Coursera Data Science Capstone Project

Amber Beasock
24APR2016

Project Overview

This presentation introduces the application built for the Capstone project for the Coursera Data Science specialization by John Hopkins University in partnership with SwiftKey.

The primary goal of this project is to build a predictive model and a Shiny app that is able to predict the next word of a user's input.

Data

The training data provided in the course was a set of three documents for four different languages: English, Russian, Finnish, and German. The three documents in each contained text from three three different sources: blogs, news, and twitter.

A random sample of 25,000 lines was taken from each English file (en_US.blogs.txt, en_US.news.txt, en_US.twitter.txt). Using the R tm package, A corpus was constructed and several methods were performed to clean the data, such as converting text to lowercase, removing white space, special characters, numbers, punctuation, and profanity (using the Google badwords dataset). Using the RWeka package, 3 term-document matrics were used to create 2-grams, 3-grams, and 4-grams.

Algorithm

The prediction algorithm utilizes the Simple Good Turing Algorithm developed by Gale And Simpson (more info) and Stupid Backoff.

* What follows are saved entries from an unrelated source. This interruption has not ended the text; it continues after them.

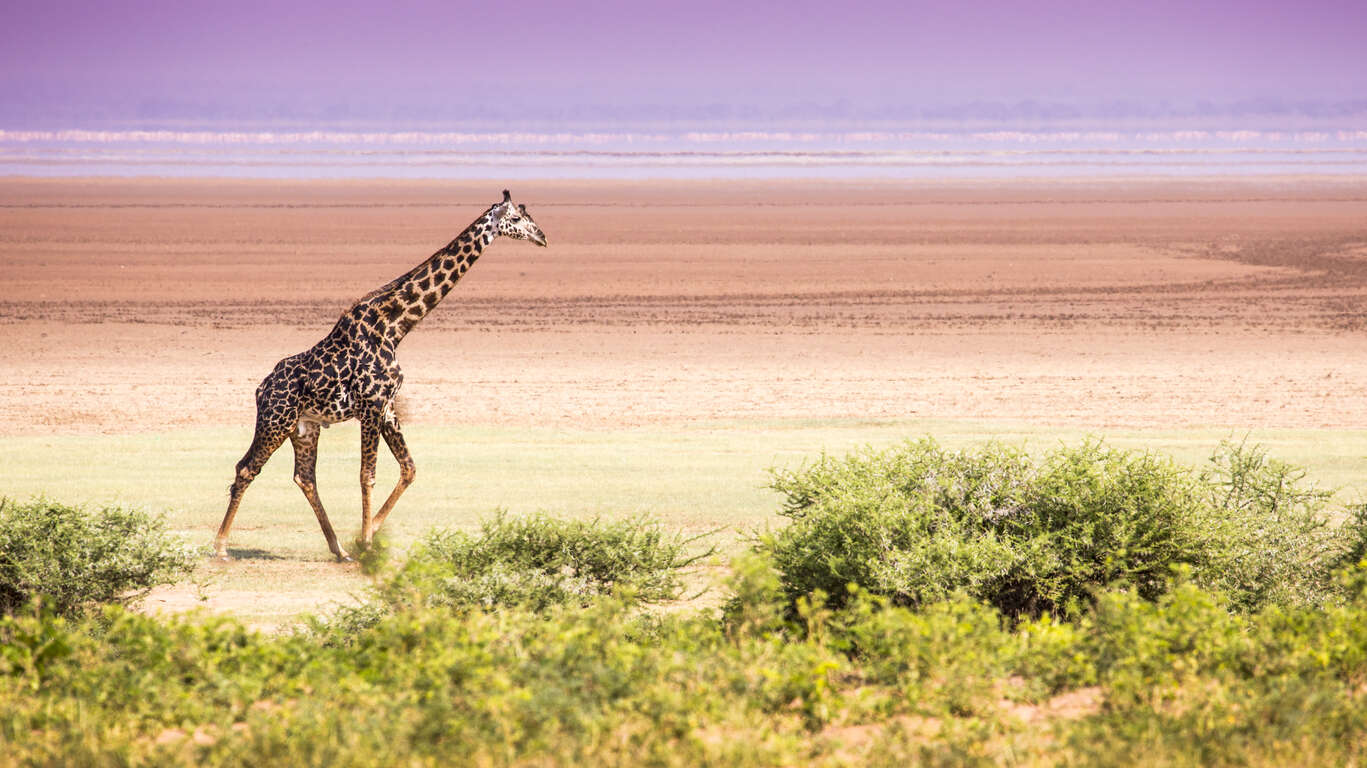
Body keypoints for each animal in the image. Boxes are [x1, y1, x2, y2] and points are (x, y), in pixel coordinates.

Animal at [213, 188, 544, 560]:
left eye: (528, 216)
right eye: (515, 219)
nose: (542, 237)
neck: (396, 326)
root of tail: (261, 389)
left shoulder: (387, 407)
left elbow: (409, 468)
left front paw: (365, 535)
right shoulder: (371, 405)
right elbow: (367, 475)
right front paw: (368, 543)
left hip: (305, 427)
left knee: (305, 477)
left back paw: (339, 548)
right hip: (276, 420)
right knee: (247, 468)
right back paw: (221, 546)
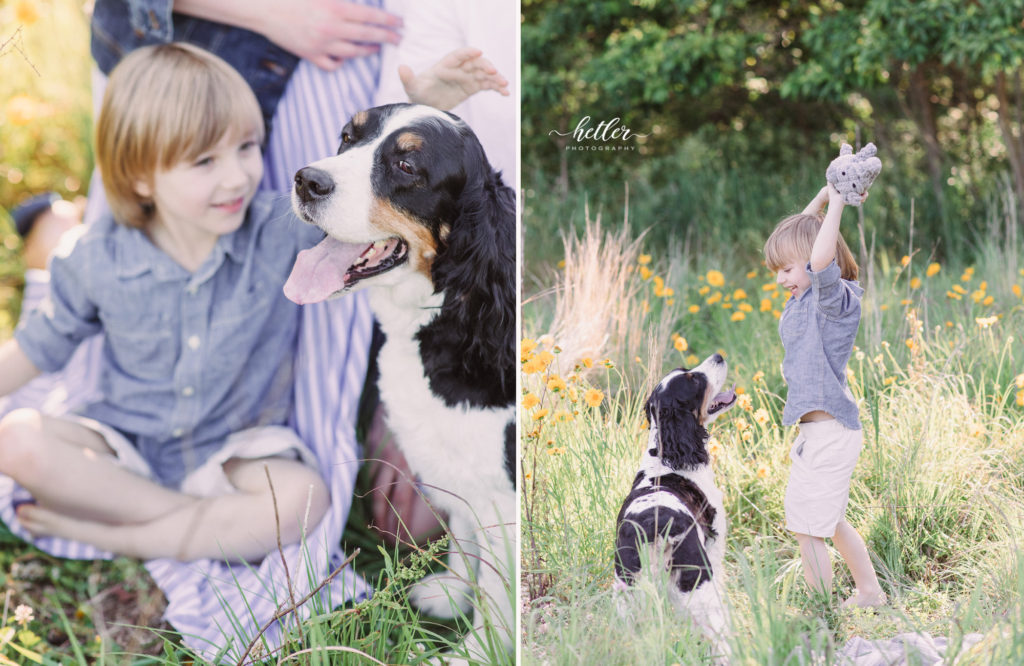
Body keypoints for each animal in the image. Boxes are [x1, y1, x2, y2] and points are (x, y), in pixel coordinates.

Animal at [284, 102, 516, 659]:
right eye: (347, 137)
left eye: (408, 167)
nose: (306, 180)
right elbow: (465, 536)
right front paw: (452, 592)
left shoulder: (503, 495)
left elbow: (498, 591)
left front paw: (474, 654)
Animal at [614, 354, 737, 655]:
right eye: (694, 380)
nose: (718, 356)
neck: (666, 455)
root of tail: (652, 525)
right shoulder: (715, 547)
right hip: (698, 583)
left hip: (627, 593)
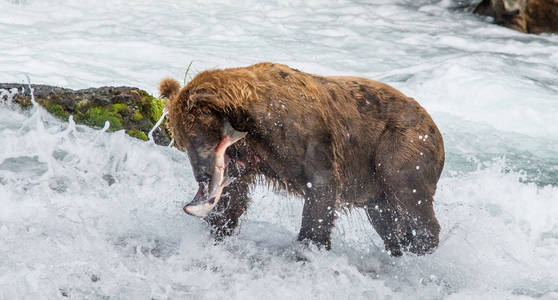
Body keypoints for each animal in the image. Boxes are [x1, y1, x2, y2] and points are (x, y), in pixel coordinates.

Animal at [161, 62, 446, 255]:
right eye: (182, 141)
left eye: (195, 137)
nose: (202, 175)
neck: (251, 123)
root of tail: (433, 121)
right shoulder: (248, 158)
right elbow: (233, 197)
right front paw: (216, 231)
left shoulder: (305, 136)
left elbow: (321, 189)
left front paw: (310, 244)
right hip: (372, 179)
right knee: (385, 216)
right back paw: (401, 244)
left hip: (399, 145)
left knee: (408, 193)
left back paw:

The last 3 words (or 2 if that's all that's input) are taken from the entered text. If there are matching 4-grams and 3-grams, the 3-gram probabilities are multipled by 0.4 (due to backing off 1 level) and then the matching 4-grams and 3-grams are combined and reordered by highest probability. The top three words are presented as next word predictions. If the 4-grams or 3-grams have less than three matches, then the 2-grams are used to fill in the remaining needed matches to make three predictions. The 2-grams were very inaccurate in the prediction testing, even when using backoff techniques, which is why only 4-grams and 3-grams are considered if available. Finally, if there are no matches in the 4-grams, 3-grams, or 2-grams then the message “No prediction found” is outputed.

Shiny App

The Word Prediction app is available on shinyapps.io. Give it a try at the link: https://amberbeasock.shinyapps.io/capstone_app/

The user must type in at least two words before hitting “Submit”. The inputed words are run through the developed prediction model and the top three words the model calculates to have the highest probability of occuring next based on the input will be outputed.

In the app also includes the following documentation: a how To use guide, a brief summary of the project, and a final report that goes into deeper detail.

The ui.R and server.R code is available on my GitHub.